• What to do:
- 1) In the essay on eating out below, condense the paragraph that begins "But eating out was a rare occurrence" into three sentences or fewer, keeping its main facts.
- 2) Answer these questions using the essay on eating out below:
(a) On which day of the week did the family go out to dinner, and what made that day special?
(b) What is the name of Judy Clifford's sister?
(c) On what street and in what city was the restaurant where Judy Clifford's father treated the girls to dinner?

• Selected excerpt:
★ ★ ★ ★ ★ ★ ★

Going out to dinner. Are there any more magical words in the English language…especially for women? There’s little that compares with the pleasure of scanning a crisp menu, choosing exactly what appeals to you, having someone else cook and serve it to you–and then clean up afterward. We used to do it less than we do now, when restaurants of all kinds are packed with families nearly every night of the week. With so many mothers working these days, eating out has become more common, a necessity, in some cases, so Mom can juggle multiple roles and still keep her sanity.
But eating out was a rare occurrence during my childhood. My parents were always pinching their pennies. Dining out was a luxury, no matter how ordinary the restaurant, and those glorious rare occasions still shimmer in my memory. It was always on a Friday, Dad’s pay day, when my parents felt a little flush. I remember the excitement of getting cleaned up after school and eagerly waiting Dad’s arrival, when we’d pile into our one car, usually a Ford or Chevy, and head to Don’s Chili, The Memory House, or Cinco de Mayo’s, three of our favorites. What a treat. I tasted my first crunchy taco at Cinco de Mayo’s in Inglewood and still remember listening to “It’s Cherry Pink and Apple Blossom White” playing on the jukebox at Don’s Chili in Fullerton. What simple memories stay with us through the years.
Of course, all this serves as a lead in for the delicious story that follows, written by Judy Clifford, a new student this term. Judy recounts with exquisite detail the special occasions her parents treated her and her sister to unforgettable evenings at Chez Cary, then one of Orange County’s landmark posh eating establishments. Reading about the culinary experience Judy so beautifully describes makes me want to use words like eating establishment, and culinary, and posh. You’ll see. Read on with pleasure, and “Bon Apetit!”
Canard aux Petits Pois
by Judy Clifford
Whenever my sister Lisa or I won an award in school, achieved a challenging goal, or celebrated a milestone birthday, my mother gussied us up and my father treated us to dinner at the Chez Carey restaurant on Main Street in Santa Ana.
Somehow the contrast between the bright Southern California sky and the dusky, romantic interior never failed to enchant me. As soon as I settled into the soft, red velvet booth, and placed my clumsy feet on the footstool, I became a princess, a role that clearly belonged to my older sister at home. Now, in this dreamy place, the Chez Careeeee, which was the French way of pronouncing it, the playing field was at last leveled.

★ ★ ★ ★ ★ ★ ★

• Collected material:
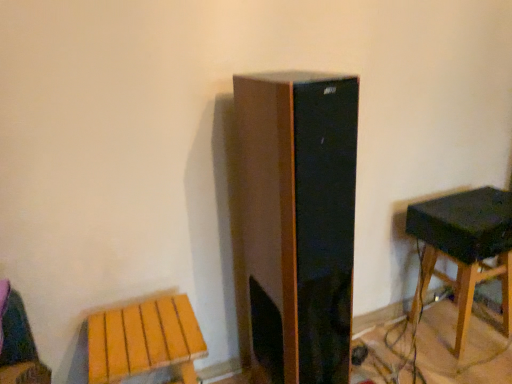
The height and width of the screenshot is (384, 512). What do you see at coordinates (144, 340) in the screenshot? I see `wooden stool at lower left, which is the second stool in back-to-front order` at bounding box center [144, 340].

The width and height of the screenshot is (512, 384). In order to click on wooden stool at right, the 1th stool from the back in this screenshot , I will do `click(465, 248)`.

★ ★ ★ ★ ★ ★ ★

• Answer list:
- 1) Eating out was rare in my childhood because my parents pinched their pennies, so even an ordinary restaurant felt like a luxury. We went on Fridays, Dad's pay day, piling into our one car after I got cleaned up from school and heading to Don's Chili, The Memory House, or Cinco de Mayo's. I had my first crunchy taco at Cinco de Mayo's in Inglewood and still remember "It's Cherry Pink and Apple Blossom White" playing on the jukebox at Don's Chili in Fullerton.

- 2)
(a) Friday, because it was Dad's pay day.
(b) Lisa.
(c) Main Street in Santa Ana.